Your objective
Return, exactly as written, every line from the first line of the data below through the line that contains "nymous User".

[Records contained in a dataset]
* * *
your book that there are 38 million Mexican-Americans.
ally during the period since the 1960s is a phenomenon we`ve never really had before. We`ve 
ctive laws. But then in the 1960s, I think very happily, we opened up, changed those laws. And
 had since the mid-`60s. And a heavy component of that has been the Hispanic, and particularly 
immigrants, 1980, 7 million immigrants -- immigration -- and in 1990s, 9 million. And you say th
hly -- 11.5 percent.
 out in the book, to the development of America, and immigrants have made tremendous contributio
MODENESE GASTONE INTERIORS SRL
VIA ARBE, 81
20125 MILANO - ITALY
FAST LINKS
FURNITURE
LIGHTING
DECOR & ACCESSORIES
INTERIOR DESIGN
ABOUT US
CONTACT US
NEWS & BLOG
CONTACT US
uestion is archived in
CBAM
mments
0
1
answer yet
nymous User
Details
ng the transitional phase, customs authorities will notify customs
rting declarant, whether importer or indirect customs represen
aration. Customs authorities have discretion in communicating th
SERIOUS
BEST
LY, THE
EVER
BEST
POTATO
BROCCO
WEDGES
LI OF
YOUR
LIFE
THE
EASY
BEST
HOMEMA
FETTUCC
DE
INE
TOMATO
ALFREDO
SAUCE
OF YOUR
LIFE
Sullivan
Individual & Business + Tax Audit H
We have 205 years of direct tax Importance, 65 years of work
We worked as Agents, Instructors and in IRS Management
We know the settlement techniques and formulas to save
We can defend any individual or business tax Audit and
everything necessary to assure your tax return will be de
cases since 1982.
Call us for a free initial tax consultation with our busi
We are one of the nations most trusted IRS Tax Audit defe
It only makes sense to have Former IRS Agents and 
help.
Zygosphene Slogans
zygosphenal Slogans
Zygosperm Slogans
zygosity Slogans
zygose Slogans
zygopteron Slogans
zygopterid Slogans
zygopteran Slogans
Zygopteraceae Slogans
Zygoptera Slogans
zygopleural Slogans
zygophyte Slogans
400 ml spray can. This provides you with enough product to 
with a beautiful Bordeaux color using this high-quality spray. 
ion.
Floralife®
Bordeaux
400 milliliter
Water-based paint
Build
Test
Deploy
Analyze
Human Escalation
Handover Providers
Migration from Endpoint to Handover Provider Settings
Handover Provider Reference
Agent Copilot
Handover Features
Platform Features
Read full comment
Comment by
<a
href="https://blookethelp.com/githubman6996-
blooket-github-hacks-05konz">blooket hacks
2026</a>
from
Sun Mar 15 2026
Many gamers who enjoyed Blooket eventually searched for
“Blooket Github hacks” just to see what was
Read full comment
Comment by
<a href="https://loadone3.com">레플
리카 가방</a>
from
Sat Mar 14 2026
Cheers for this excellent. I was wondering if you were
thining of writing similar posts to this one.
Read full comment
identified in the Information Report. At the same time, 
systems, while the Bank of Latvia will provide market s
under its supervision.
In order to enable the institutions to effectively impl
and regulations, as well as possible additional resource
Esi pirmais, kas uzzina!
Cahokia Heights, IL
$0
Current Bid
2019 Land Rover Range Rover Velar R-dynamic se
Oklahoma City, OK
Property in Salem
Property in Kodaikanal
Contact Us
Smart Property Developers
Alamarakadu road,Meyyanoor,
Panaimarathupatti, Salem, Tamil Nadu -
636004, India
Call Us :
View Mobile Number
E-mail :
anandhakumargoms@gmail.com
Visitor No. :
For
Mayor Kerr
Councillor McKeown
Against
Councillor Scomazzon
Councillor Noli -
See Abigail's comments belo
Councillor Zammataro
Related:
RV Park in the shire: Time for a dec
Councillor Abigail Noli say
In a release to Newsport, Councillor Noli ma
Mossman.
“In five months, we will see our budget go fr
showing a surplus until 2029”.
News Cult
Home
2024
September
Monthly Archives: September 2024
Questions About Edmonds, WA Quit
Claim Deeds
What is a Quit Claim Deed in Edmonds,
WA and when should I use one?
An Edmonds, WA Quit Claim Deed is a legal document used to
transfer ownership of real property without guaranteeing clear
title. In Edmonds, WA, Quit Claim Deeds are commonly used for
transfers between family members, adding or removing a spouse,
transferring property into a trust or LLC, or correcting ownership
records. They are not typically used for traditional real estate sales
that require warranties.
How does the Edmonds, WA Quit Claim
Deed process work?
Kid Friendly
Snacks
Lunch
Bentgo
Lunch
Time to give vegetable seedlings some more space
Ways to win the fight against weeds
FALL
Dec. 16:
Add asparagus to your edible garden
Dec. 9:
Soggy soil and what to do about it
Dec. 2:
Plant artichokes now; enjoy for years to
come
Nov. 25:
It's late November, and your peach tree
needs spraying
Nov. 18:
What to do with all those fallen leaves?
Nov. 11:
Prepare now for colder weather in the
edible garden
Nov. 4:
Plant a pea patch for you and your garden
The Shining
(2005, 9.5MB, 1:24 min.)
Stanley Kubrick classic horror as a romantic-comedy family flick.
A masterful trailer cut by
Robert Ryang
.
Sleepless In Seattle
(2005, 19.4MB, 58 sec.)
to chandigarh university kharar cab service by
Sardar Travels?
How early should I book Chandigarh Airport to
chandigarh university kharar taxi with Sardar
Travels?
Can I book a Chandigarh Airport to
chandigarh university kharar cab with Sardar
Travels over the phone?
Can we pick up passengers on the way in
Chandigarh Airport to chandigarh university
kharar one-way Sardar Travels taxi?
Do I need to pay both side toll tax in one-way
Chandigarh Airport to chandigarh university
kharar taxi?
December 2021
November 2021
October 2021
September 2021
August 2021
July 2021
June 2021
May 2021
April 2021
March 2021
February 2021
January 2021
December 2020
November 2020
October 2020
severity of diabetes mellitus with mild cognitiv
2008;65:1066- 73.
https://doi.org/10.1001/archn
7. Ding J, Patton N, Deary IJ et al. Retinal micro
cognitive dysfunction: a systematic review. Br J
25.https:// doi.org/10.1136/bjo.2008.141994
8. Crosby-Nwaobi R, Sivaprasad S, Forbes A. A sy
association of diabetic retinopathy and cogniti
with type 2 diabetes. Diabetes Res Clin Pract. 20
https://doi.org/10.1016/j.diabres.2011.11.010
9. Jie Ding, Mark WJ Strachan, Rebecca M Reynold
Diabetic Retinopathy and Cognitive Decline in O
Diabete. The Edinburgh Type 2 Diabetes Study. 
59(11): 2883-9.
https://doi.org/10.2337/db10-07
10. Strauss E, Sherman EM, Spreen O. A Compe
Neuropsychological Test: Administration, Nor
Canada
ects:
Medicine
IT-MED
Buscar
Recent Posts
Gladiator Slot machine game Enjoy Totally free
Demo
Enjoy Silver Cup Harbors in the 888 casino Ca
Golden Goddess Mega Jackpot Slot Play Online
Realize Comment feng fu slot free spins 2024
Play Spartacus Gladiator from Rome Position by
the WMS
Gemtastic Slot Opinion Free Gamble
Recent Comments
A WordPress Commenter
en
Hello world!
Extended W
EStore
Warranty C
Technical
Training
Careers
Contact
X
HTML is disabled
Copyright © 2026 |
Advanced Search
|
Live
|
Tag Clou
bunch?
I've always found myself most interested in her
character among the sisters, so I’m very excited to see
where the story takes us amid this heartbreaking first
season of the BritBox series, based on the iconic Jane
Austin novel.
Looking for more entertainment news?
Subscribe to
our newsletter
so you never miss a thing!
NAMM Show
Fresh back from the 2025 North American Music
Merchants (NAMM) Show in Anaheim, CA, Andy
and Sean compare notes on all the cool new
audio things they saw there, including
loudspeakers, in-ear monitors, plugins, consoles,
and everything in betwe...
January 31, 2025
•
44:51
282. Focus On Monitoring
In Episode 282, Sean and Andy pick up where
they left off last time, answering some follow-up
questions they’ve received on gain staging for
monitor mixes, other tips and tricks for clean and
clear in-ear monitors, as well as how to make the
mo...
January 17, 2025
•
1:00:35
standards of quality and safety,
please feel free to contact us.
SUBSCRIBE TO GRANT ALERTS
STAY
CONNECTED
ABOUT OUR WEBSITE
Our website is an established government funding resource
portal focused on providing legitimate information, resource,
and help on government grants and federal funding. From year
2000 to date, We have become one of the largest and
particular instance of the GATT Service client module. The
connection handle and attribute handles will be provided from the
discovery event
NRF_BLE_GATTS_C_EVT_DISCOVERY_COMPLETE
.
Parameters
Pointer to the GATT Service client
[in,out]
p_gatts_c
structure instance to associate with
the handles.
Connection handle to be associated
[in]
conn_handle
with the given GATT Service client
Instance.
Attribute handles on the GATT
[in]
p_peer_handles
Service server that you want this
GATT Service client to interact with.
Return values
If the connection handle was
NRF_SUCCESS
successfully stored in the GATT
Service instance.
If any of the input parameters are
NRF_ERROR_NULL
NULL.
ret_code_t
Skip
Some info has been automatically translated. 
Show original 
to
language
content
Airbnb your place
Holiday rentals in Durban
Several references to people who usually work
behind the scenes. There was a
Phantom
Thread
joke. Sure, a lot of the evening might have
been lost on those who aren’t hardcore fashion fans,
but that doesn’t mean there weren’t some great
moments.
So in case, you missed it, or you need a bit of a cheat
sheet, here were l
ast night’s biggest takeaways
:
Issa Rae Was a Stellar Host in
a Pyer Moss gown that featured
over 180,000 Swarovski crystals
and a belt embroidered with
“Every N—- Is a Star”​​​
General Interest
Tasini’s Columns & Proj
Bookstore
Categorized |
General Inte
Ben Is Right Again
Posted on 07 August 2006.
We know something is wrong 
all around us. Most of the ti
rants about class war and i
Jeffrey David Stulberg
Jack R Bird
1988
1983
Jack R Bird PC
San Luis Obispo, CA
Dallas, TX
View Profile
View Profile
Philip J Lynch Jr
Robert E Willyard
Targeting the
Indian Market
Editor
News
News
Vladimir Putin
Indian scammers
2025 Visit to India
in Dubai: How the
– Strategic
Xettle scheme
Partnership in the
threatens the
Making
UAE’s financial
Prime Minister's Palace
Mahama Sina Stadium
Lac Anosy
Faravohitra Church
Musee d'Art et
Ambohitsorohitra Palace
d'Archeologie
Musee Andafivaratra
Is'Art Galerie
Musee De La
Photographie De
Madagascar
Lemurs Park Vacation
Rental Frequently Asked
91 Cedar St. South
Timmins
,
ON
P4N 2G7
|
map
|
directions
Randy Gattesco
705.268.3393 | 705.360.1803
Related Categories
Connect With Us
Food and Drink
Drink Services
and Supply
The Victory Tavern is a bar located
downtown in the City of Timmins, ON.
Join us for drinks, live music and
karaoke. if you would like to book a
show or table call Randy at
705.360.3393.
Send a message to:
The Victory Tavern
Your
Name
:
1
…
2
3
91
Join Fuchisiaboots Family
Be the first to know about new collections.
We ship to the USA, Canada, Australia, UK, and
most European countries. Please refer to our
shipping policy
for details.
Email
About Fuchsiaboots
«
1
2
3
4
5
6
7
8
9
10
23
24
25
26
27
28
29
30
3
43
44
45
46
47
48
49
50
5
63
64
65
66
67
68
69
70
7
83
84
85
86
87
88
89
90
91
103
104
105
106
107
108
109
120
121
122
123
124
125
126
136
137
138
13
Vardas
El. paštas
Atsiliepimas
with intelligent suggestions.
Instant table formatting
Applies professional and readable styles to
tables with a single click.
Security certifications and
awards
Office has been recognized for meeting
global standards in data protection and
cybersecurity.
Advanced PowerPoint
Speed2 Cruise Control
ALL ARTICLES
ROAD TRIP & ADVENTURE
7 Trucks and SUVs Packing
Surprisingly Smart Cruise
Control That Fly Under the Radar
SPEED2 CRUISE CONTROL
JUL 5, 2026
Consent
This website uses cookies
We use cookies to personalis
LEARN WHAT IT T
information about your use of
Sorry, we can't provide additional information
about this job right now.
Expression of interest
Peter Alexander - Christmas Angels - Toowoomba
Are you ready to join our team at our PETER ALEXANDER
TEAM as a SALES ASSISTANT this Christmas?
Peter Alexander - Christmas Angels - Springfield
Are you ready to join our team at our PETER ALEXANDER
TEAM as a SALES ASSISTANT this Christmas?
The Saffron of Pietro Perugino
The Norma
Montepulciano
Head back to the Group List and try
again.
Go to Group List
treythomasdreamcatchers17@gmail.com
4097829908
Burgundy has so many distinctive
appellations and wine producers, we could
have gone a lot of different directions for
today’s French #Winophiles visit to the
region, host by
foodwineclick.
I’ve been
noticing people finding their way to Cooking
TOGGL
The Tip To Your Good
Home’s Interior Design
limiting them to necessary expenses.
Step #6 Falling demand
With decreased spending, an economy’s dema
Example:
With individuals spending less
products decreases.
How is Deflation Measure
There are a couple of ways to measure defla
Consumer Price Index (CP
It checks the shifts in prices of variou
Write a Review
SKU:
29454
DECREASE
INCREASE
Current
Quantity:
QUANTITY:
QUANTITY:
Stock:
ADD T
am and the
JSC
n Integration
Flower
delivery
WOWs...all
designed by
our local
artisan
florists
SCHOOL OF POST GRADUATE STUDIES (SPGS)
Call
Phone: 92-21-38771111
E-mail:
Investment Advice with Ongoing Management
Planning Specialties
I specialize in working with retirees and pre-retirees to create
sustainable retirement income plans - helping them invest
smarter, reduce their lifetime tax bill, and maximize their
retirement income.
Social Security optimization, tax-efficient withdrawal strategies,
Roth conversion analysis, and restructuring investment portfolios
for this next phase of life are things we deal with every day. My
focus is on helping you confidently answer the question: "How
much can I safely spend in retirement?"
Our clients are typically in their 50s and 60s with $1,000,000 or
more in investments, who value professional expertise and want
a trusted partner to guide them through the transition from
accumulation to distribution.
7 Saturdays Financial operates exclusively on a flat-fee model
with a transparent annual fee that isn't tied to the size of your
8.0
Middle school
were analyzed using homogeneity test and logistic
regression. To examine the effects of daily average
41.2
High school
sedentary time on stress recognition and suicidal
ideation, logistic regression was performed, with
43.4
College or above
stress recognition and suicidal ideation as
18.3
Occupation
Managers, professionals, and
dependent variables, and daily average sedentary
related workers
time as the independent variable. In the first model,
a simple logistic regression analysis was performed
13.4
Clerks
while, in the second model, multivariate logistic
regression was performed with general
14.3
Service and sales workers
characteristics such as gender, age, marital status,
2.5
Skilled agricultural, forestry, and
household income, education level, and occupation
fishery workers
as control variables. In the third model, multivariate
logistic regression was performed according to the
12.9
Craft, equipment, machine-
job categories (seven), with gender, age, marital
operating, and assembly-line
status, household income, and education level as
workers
* * *
Solution
your book that there are 38 million Mexican-Americans.
ally during the period since the 1960s is a phenomenon we`ve never really had before. We`ve 
ctive laws. But then in the 1960s, I think very happily, we opened up, changed those laws. And
 had since the mid-`60s. And a heavy component of that has been the Hispanic, and particularly 
immigrants, 1980, 7 million immigrants -- immigration -- and in 1990s, 9 million. And you say th
hly -- 11.5 percent.
 out in the book, to the development of America, and immigrants have made tremendous contributio
MODENESE GASTONE INTERIORS SRL
VIA ARBE, 81
20125 MILANO - ITALY
FAST LINKS
FURNITURE
LIGHTING
DECOR & ACCESSORIES
INTERIOR DESIGN
ABOUT US
CONTACT US
NEWS & BLOG
CONTACT US
uestion is archived in
CBAM
mments
0
1
answer yet
nymous User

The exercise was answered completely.